I would definitely encourage you to break it into smaller reviews where
possible; I think it's useful to have this CL as you've done so we can see and
look back at "This is the overall direction we're going towards", but then see
if you can't break it into smaller sequential CLs that each do just enough to
make a consistent and holistic step forward, without being overwhelming.

Does that work?

https://codereview.chromium.org/2660793002/diff/220001/net/tools/transport_se...
File net/tools/transport_security_state_generator/trie/trie_writer_unittest.cc
(right):

https://codereview.chromium.org/2660793002/diff/220001/net/tools/transport_se...
net/tools/transport_security_state_generator/trie/trie_writer_unittest.cc:146:
EXPECT_THAT(trie_writer->bytes(),
On 2017/02/08 20:58:21, martijnc wrote:
> Are there better ways to define these expectations?

That's a really tough question. You're effectively measuring pristine input.

I suppose the question here is: What invariants of the (public) API are you
trying to test? That is, in thinking about "Test the interface, not the
implementation" - what is the contract that the interface of TrieWriter
guarantees? Can we change the implementation at all?

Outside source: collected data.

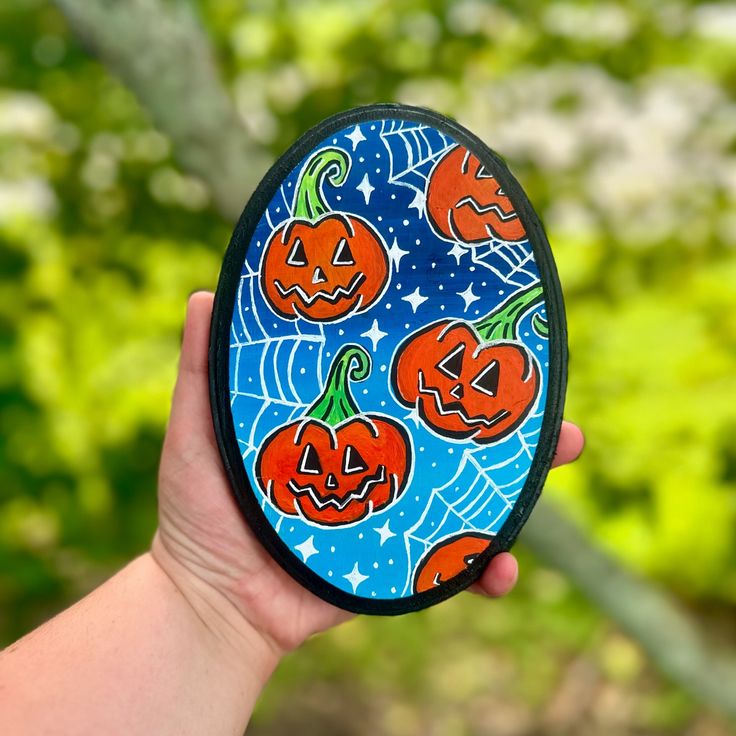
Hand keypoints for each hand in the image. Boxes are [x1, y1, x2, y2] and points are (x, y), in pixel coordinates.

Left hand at [152, 292, 583, 662]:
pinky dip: (484, 568)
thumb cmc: (198, 511)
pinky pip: (454, 566)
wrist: (209, 602)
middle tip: (546, 396)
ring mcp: (394, 514)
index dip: (442, 360)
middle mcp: (378, 463)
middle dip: (507, 415)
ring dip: (521, 481)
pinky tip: (502, 569)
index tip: (481, 329)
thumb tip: (205, 294)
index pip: (402, 384)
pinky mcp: (398, 565)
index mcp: (343, 425)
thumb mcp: (198, 429)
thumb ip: (202, 369)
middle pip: (452, 433)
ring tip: (563, 452)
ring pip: (470, 490)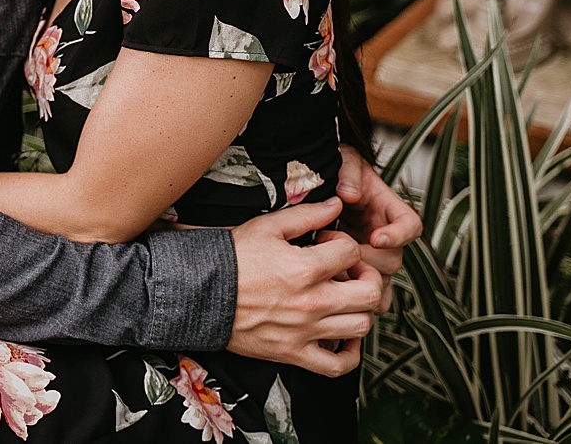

For example, if we changed the entry/endOfTableValue or something like that, how
should that work?

In thinking about those questions and how to answer them, one suggestion would
be "Is the interface such that TrieWriter outputs something that returns the
same input via [TrieReader/whatever?]"? If so, then you could write the test
such that it does a round-trip - that you get the same output for input.

However, if the interface is such that you output these exact bytes, then I
suppose that's valid. However, it does seem to make it more likely that anytime
someone changes the implementation, they'll have these tests fail, then say
"Ugh, how do I regenerate and why are these tests here", and just copy the
'actual' value to the 'expected' value and call it a day.

[commit-bot: I haz the power, 2017-02-08 21:45:53]

The CQ bit was unchecked by commit-bot@chromium.org

[commit-bot: I haz the power, 2017-02-08 21:45:54]

Dry run: This issue passed the CQ dry run.

[martijnc, 2017-02-09 21:23:17]

On 2017/02/08 at 21:45:29, rsleevi wrote:
> Going to be very slow on reviews ,unfortunately, and this is a huge review.
> 
> I would definitely encourage you to break it into smaller reviews where
possible; I think it's useful to have this CL as you've done so we can see and
look back at "This is the overall direction we're going towards", but then see
if you can't break it into smaller sequential CLs that each do just enough to
make a consistent and holistic step forward, without being overwhelming.
> 
> Does that work?

Yes, I can probably split this up into 4 or 5 smaller CLs. I'll leave this one
up to provide an overview of the changes.